Can you write what comes next in the passage below about the safety of British banks?

* [PROVIDED PASSAGE]
━━━━━━━━━━━━━━━━

The top three British banks have combined balance sheets that exceed the size of the national economy. The buffer is big, but is it enough?
Starting from January 2019, banks in the UK will have to separate their retail banking businesses from the riskier investment banking operations. ‘Take the money and run’ bonus payments, which were incentives to reckless risk-taking, have been phased out in favour of deferred payments that can be clawed back in the event of problems emerging. Banks are required to have ‘living wills’, detailed plans for how to wind themselves down in the event of a crisis.
All of these things reduce the risk of another imminent crisis and improve our chances of containing the damage, if one occurs. But although the banks themselves are safer now, the banking model they operate is merely a mildly-reformed version of what went on before, heavily reliant on vigilant regulation and responsible management. Neither should be taken for granted.
The UK financial services sector is 10 times the size of GDP and set to double in size, according to Bank of England Governor Mark Carney. The top three British banks have combined balance sheets that exceed the size of the national economy. The buffer is big, but is it enough? Not according to Sir John Vickers, the distinguished economist who chaired the government’s 2010 commission on banking and who challenges the Bank of England’s view that the banks are adequately capitalised. The fact is that a sector so large and so dependent on borrowed money can never be safe and the authorities must remain sceptical. Therein lies the danger.

━━━━━━━━━━━━━━━━

* [STORED DATA]
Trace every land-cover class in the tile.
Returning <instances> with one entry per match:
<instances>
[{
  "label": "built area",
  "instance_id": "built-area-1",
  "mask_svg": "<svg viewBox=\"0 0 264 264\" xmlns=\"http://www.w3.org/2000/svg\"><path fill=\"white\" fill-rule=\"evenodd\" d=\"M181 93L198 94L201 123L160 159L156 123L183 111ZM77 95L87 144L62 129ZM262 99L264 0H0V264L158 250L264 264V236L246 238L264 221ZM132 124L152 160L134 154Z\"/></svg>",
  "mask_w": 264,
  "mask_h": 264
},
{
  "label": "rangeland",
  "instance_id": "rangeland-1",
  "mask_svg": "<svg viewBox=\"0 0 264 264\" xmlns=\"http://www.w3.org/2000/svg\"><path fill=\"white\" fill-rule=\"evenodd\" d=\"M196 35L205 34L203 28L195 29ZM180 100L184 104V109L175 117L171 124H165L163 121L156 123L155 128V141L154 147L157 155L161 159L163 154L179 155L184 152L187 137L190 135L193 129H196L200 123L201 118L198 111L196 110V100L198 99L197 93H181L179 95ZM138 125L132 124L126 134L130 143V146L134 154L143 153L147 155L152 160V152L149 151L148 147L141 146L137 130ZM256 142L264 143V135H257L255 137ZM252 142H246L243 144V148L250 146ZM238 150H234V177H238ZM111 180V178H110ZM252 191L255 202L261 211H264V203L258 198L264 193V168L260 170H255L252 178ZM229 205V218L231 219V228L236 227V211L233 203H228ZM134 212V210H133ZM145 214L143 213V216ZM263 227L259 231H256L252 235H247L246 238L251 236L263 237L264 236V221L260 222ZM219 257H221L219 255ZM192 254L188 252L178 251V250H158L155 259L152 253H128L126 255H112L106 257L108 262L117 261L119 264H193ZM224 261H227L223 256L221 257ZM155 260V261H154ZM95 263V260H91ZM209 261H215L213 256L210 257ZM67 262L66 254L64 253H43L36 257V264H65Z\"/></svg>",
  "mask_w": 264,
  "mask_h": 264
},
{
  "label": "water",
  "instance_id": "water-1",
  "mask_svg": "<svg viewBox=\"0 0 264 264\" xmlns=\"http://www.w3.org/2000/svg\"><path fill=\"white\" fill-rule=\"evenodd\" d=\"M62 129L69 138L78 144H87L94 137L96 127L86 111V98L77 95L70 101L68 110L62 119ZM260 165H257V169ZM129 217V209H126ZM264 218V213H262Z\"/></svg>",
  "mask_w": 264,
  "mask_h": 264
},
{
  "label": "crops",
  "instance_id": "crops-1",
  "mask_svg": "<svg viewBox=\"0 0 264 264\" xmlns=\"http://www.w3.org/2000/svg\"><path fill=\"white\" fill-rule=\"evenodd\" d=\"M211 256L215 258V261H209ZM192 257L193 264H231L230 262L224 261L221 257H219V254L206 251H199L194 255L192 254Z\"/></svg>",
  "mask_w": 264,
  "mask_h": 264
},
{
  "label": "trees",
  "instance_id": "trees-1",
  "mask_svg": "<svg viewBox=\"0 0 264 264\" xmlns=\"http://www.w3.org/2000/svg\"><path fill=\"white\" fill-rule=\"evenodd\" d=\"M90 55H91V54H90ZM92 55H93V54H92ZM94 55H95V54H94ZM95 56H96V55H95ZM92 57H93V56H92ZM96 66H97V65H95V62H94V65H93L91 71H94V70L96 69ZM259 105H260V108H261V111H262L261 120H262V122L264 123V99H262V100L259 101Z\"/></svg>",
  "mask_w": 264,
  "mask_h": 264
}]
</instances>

━━━━━━━━━━━━━━━━

* [EXERCISE RESPONSE]
The sector’s economic importance – financial services accounts for more than six per cent of UK national output, provides more than a million jobs and contributes 11 per cent of tax receipts – gives it a hold over government. In the US, which sets the tone for global banking, the powerfulindustry lobby is pressing hard for the rollback of post-crisis regulation. The deregulatory Trump administration looks ready to listen. Look out for further easing of the capital requirements placed on US banks and watering down of the so-called ‘Volcker Rule’ which, in a fit of post-crisis reforming zeal, banned banks from trading the markets for profit on their own account. Do not be surprised if the British banking lobby is equally successful in reversing post-crisis regulation, especially if it is a loser under Brexit.
That danger is particularly severe because, despite the failure of free market economics, competing theories have yet to get traction. A new generation now sits at the top of the leading banks but they are of the same provenance as their predecessors, self-confidently proclaiming shareholder value above all other objectives.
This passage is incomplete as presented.